§ What is required: Write out the data below word for word, everything from the line containing "सरकार से बातचीत" down to the line containing "her hakkı saklıdır.", including both of those lines and nothing else. Leave the pictures out of your answer.

[Stored dataset items]

--------------------------------

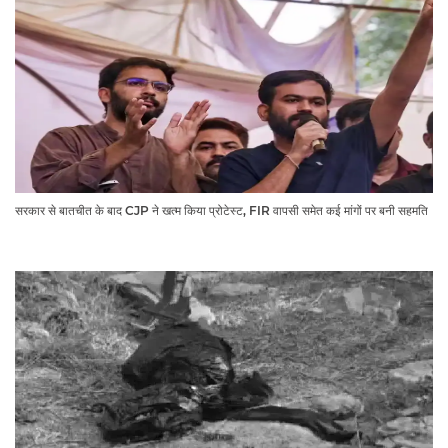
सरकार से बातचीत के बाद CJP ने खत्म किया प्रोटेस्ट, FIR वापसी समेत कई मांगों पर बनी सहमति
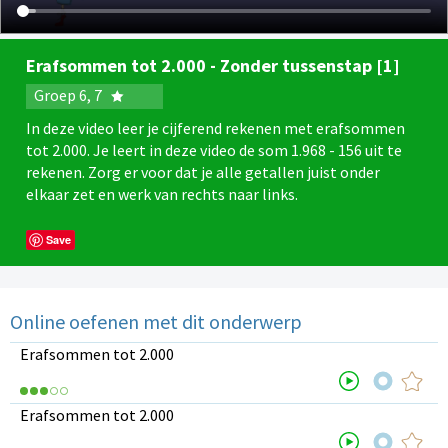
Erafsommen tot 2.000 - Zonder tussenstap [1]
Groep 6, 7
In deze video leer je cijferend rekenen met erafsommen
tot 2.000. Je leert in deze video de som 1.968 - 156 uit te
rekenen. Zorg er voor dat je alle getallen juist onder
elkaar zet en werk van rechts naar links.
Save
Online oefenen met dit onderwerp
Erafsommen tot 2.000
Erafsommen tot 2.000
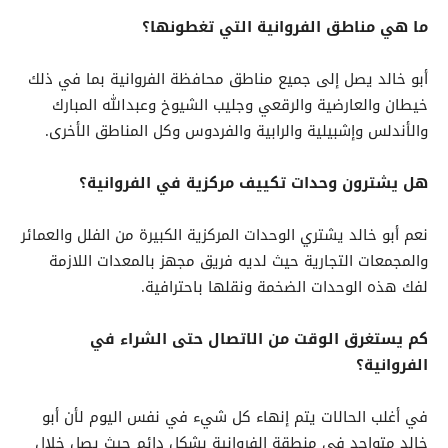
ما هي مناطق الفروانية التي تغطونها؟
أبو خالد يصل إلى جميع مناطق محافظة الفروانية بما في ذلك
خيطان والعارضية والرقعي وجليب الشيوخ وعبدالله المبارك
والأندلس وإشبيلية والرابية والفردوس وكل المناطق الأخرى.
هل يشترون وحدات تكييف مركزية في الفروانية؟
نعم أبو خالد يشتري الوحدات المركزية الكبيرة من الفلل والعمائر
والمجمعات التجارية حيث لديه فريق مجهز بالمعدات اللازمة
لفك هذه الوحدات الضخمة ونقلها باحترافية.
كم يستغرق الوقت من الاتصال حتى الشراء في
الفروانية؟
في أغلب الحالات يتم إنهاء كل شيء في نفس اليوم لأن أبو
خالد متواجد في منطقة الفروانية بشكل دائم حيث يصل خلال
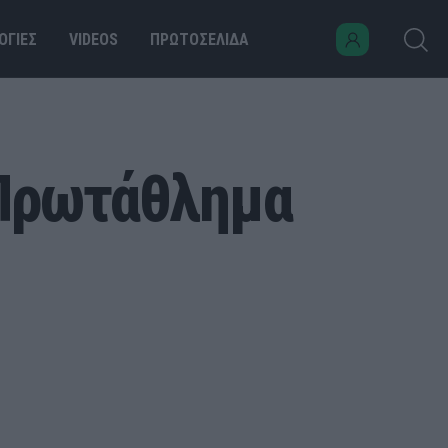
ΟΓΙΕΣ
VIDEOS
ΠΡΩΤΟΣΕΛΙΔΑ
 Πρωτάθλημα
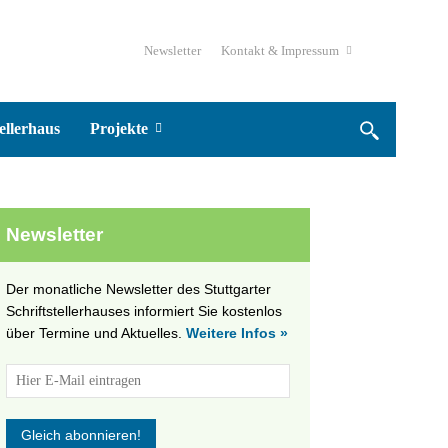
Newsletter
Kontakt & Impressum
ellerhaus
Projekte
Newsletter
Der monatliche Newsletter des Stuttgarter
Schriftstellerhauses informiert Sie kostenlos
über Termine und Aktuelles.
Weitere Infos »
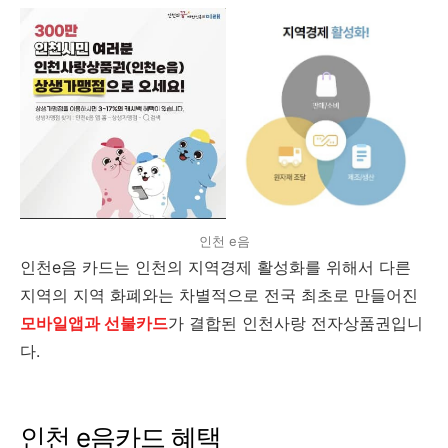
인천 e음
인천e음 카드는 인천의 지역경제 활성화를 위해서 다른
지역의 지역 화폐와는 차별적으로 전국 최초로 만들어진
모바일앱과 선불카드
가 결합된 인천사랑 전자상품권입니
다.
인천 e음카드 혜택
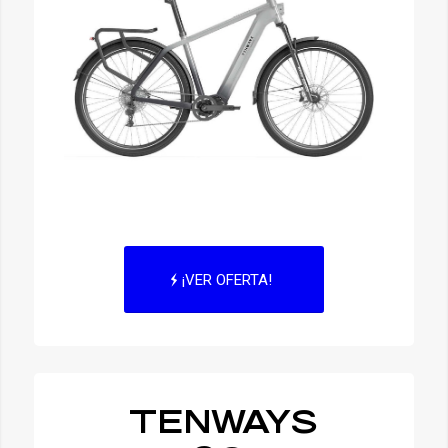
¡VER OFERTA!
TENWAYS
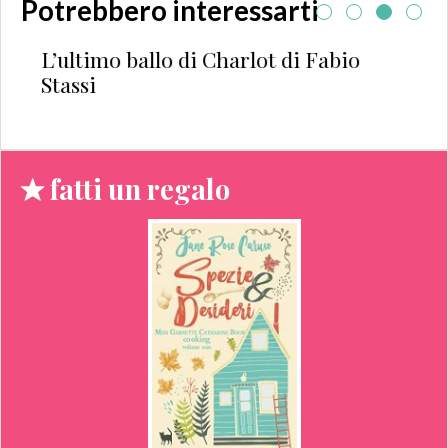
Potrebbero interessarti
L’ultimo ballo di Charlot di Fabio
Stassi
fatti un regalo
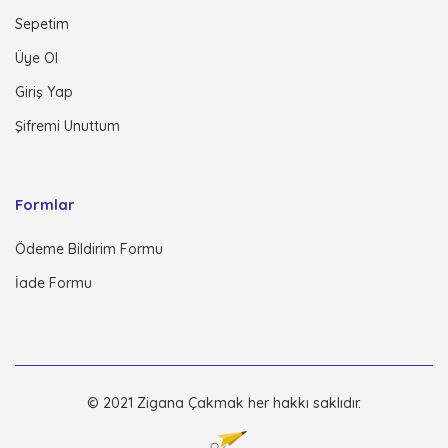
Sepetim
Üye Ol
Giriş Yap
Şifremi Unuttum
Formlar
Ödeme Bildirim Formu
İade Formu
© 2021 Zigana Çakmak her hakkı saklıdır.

--------------------------------

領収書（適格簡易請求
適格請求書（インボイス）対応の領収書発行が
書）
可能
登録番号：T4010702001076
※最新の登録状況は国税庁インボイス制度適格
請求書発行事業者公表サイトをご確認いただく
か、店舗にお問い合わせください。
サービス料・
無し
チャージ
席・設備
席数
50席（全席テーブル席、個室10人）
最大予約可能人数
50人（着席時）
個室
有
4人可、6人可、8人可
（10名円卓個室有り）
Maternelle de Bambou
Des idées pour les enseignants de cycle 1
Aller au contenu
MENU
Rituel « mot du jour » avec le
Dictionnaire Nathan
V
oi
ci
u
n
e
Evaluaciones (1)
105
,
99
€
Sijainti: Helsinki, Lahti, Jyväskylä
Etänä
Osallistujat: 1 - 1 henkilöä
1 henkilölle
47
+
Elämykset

--------------------------------

§ Task solution:
सरकार से बातचीत के बाद CJP ने खत्म किया प्रोटेस्ट, FIR वापसी समेत कई मांगों पर बनी सहमति
Erafsommen tot 2.000 - Zonder tussenstap [1]
Groep 6, 7
In deze video leer je cijferend rekenen met erafsommen
tot 2.000. Je leert in deze video de som 1.968 - 156 uit te
rekenen. Zorg er voor dat je alle getallen juist onder
elkaar zet en werk van rechts naar links.
Save
Online oefenen met dit onderwerp
Erafsommen tot 2.000
Erafsommen tot 2.000
ما هي مناطق الفروانية التي تغطونها؟
أبو خالد يصل إلى جميع مناطق محافظة الفروانية بما في ذلك
خيطان والعارضية والرقعي وجليب الشيوخ وعبدالله المبارك
والأندلس وإشبيلية والرابية والفردوس وكل المناطق الأخرى.
هل يشترون وحدات تكييف مركزية في الفروانية؟
نعم أبو خالد يشتري الوحدات المركزية الكبيرة من الفلل والعمائر
والمجمعات التجارية حيث لديه فريق مجهز بالمعدات اللازمة
لفك هذه الوحدات الضخمة ونقلها باحترافية.
كم يستغرق الوقت من الاتصال حتى الشراء في
الفروانية؟
في أغلب الحالات يتم إنهاء كل شيء في نفس اليوم لأن أبو
خالد متواجد في منطقة الفروانية بشكل دائم حيث يصل خلال
ΟΓΙΕΣ
VIDEOS
ΠΡΩΤΟΣΕΛΙΔΑ
 Πρωτάθλημα
Newsletter
Kontakt & Impressum
ellerhaus
Projekte
Newsletter
Der monatliche Newsletter des Stuttgarter
Schriftstellerhauses informiert Sie kostenlos
über Termine und Aktuelles.
Weitere Infos »
인천 e음
인천e음 카드는 인천의 지역경제 활성화를 위해서 다른
지역의 지역 화폐와는 차별적으로 전국 최초로 만들어진
모바일앱과 선불카드
가 결합된 인천사랑 전자상품권입니
다.
인천 e음카드 혜택
¡VER OFERTA!
TENWAYS
Potrebbero interessarti
L’ultimo ballo di Charlot di Fabio
Stassi
fatti un regalo
Sepetim
Üye Ol
Giriş Yap
Şifremi Unuttum
Formlar
Ödeme Bildirim Formu
İade Formu
© 2021 Zigana Çakmak her hakkı saklıdır.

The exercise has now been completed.